Altars of Sol and Luna from Mundelsheim
TNMM 386
In 1989, a Mithraeum with three rooms came to light in Mundelsheim in Baden-Württemberg, to the south-west of the property of a Roman villa rustica discovered in 1925. The building, the outer dimensions of which are 17.6 x 7.2 m, was in use from the first half of the 2nd century C.E. to the beginning of the 3rd. Two rooms, very likely having served as the antechamber and kitchen, precede a spelaeum, the central aisle of which leads up to a socle that was intended to receive a tauroctonic relief. Some of the roughly two hundred sculptural fragments scattered about theground presumably came from this relief. In addition to the reliefs representing Mercury, Cautes and Cautopates, the excavations have revealed two altars with openwork images of Sol and Luna. Executed in red sandstone and attributed to a local workshop, they were originally placed to each side of the tauroctony relief.

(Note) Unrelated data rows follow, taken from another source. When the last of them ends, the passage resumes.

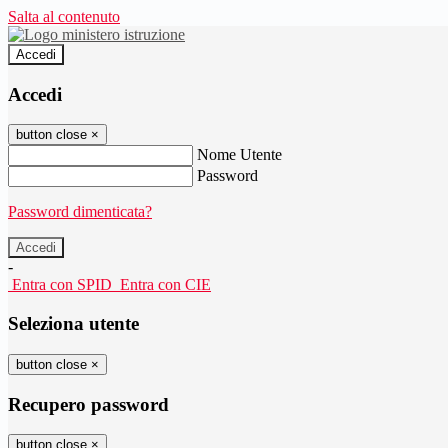
Salta al contenuto
Accedi
Accedi
button close
×
Nome Utente
Password
Password dimenticata?
-
Entra con SPID
Entra con CIE
Seleziona utente
button close
×
Recupero password
button close
×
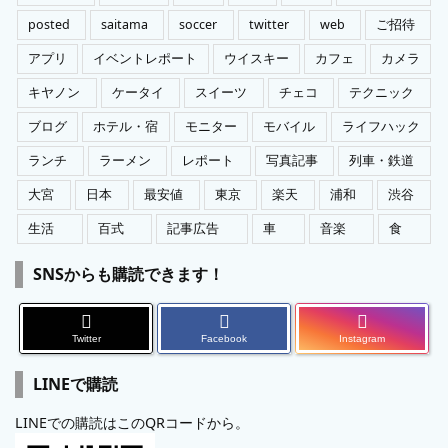
posted
saitama
soccer
twitter
web
ご招待
アプリ
イベントレポート
ウイスキー
カフェ
カメラ
キヤノン
ケータイ
スイーツ
チェコ
テクニック
ブログ
ホテル・宿
モニター
モバイル
ライフハック
ランチ
ラーメン
レポート
写真記事
列車・鉄道
大宮
日本
最安値
東京
楽天
浦和
渋谷
生活
百式
記事広告
車
音楽
食
SNSからも購読できます！
Twitter
Facebook
Instagram
LINEで購読
LINEでの購読はこのQRコードから。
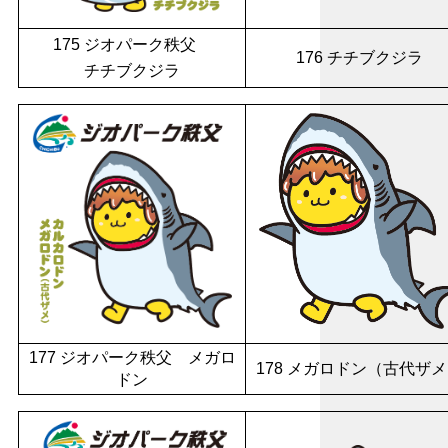
175 ジオパーク秩父
176 チチブクジラ
チチブクジラ
177 ジオパーク秩父 メガロ
178 メガロドン（古代ザ
ドン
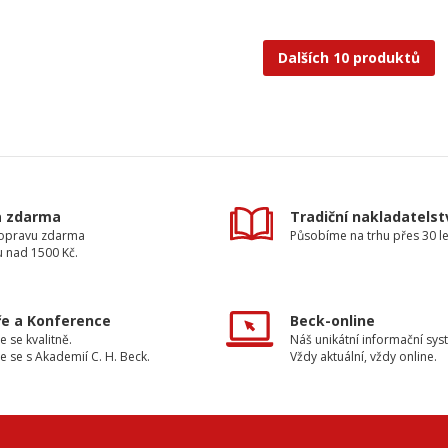
Dalších 10 produktů
a zdarma
Tradiční nakladatelst
dopravu zdarma
Působíme na trhu přes 30 le
u nad 1500 Kč.
e a Konference
Beck-online
e se kvalitně.
Náš unikátní informační sys
e se s Akademií C. H. Beck.
Vždy aktuální, vždy online.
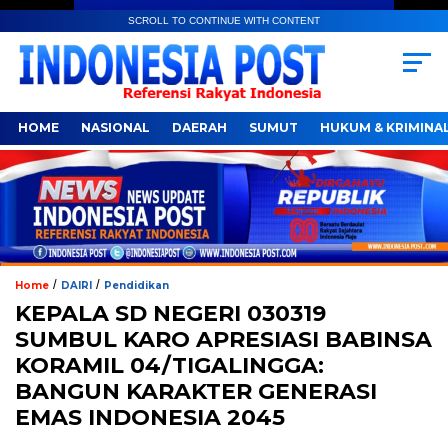
SCROLL TO CONTINUE WITH CONTENT
HOME
NASIONAL
DAERAH
SUMUT
HUKUM & KRIMINA
/
/
Home
DAIRI
Pendidikan
KEPALA SD NEGERI 030319
SUMBUL KARO APRESIASI BABINSA
KORAMIL 04/TIGALINGGA:
BANGUN KARAKTER GENERASI
EMAS INDONESIA 2045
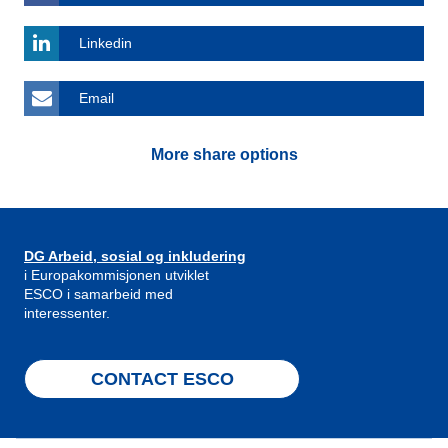
Linkedin
Email
More share options
DG Arbeid, sosial og inkludering
i Europakommisjonen utviklet
ESCO i samarbeid med
interessenter.
CONTACT ESCO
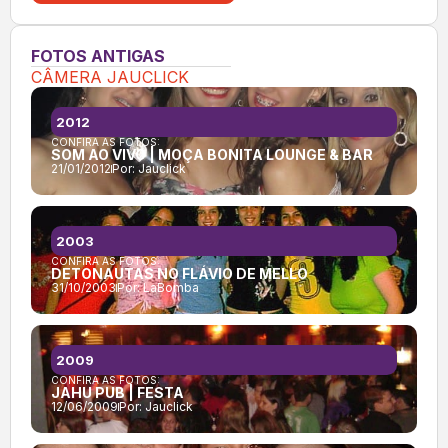
FOTOS ANTIGAS
CÂMERA JAUCLICK
2012
CONFIRA AS FOTOS:
SOM AO VIVO | MOÇA BONITA LOUNGE & BAR
21/01/2012
Por:
Jauclick
2003
CONFIRA AS FOTOS:
DETONAUTAS NO FLÁVIO DE MELLO
31/10/2003
Por:
LaBomba
2009
CONFIRA AS FOTOS:
JAHU PUB | FESTA
12/06/2009
Por:
Jauclick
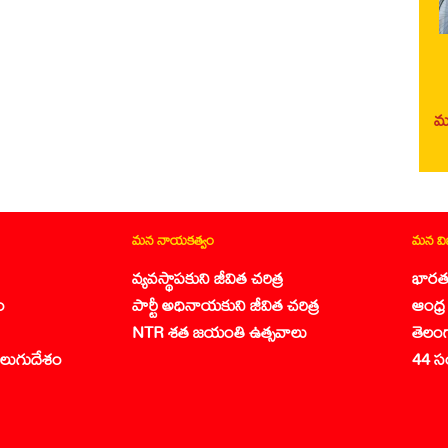
మర
మన నాయకత్వం
మన వ
వ్యవస్థాపకుని జీవిత చరిత్ర
భారత
ం
పార్టీ అధినాయకుని జీవిత చరిత్ర
ఆంధ్ర 
NTR శత జయంతి ఉత్సవాలు
తెలం
లుగుదేశం
44 స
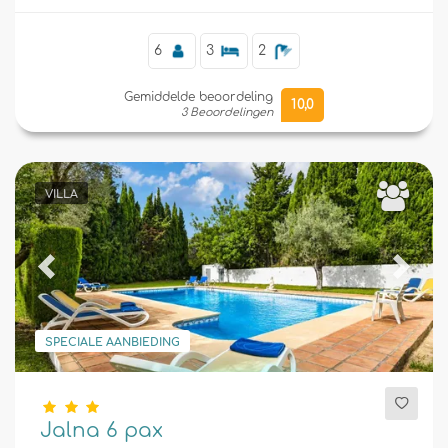
6
3
2
Gemiddelde beoordeling
10,0
3 Beoordelingen
VILLA
Previous
Next
SPECIALE AANBIEDING
Jalna 6 pax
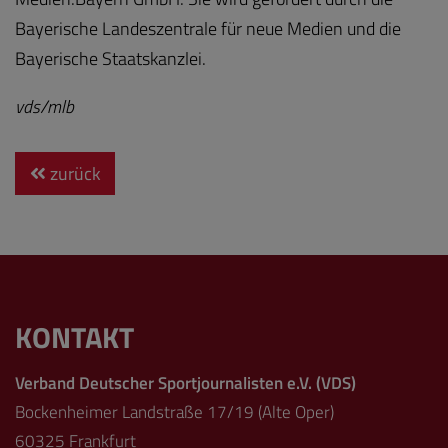
Bayerische Landeszentrale für neue Medien und die
Bayerische Staatskanzlei.
vds/mlb
zurück
KONTAKT
Verband Deutscher Sportjournalisten e.V. (VDS)
Bockenheimer Landstraße 17/19 (Alte Oper)
60325 Frankfurt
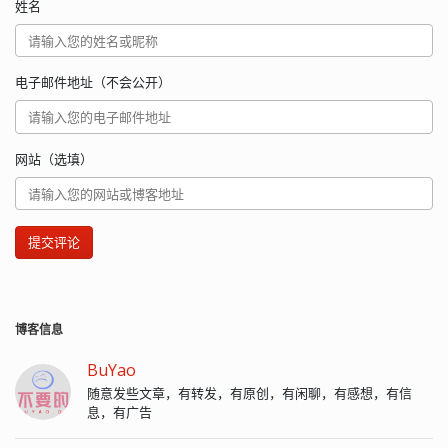
姓名
电子邮件地址（不会公开）
网站（选填）
提交评论
博客信息
BuYao
随意发些文章，有转发，有原创，有闲聊，有感想，有信
息，有广告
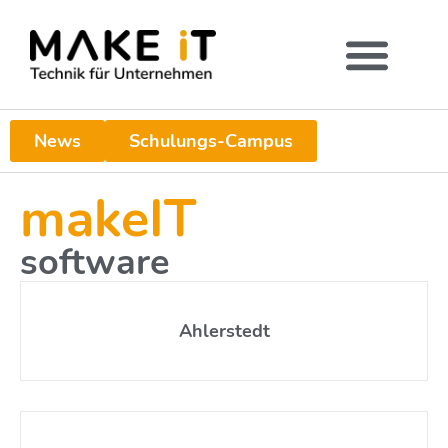
News
Schulungs-Campus
makeIT
software
Ahlerstedt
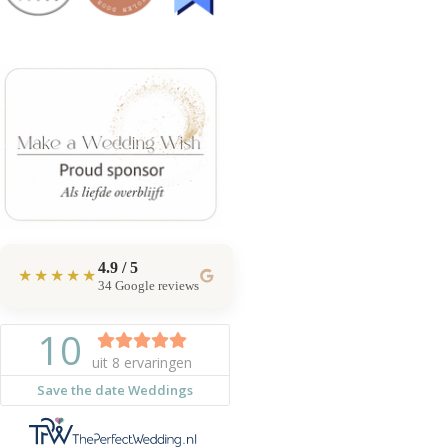
4.9 / 5
★★★★★
34 Google reviews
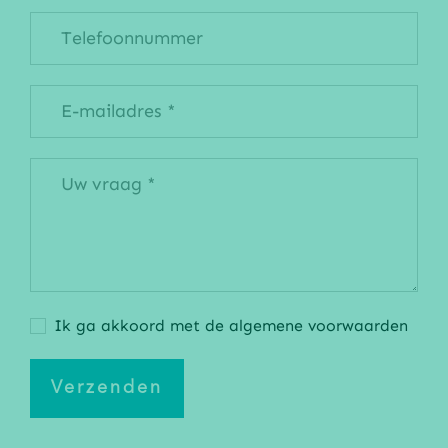
Ik ga akkoord met de algemene voorwaarden
Verzenden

The upper part of the altar of Sol is not preserved. Wearing a crown with seven openwork rays and wrapped in a chlamys, the god has the appearance of a young man with curly hair. Luna, for her part, is represented as a woman with long hair, dressed in a long robe that falls from her left shoulder. The goddess wears an openwork crescent moon upon her head. Similar altars have been found at Bingen (Rhineland-Palatinate, Germany), Bonn (North Rhine-Westphalia, Germany), [Carrawburgh (UK)], and Inveresk (East Lothian, Scotland). Lighted from behind, such objects would have reenforced the theatrical setting that accompanied the ceremonies taking place inside Mithraea.
References
- Bricault, Veymers, Amoroso et al. (2021) The Mystery of Mithras. Exploring the heart of a Roman cult.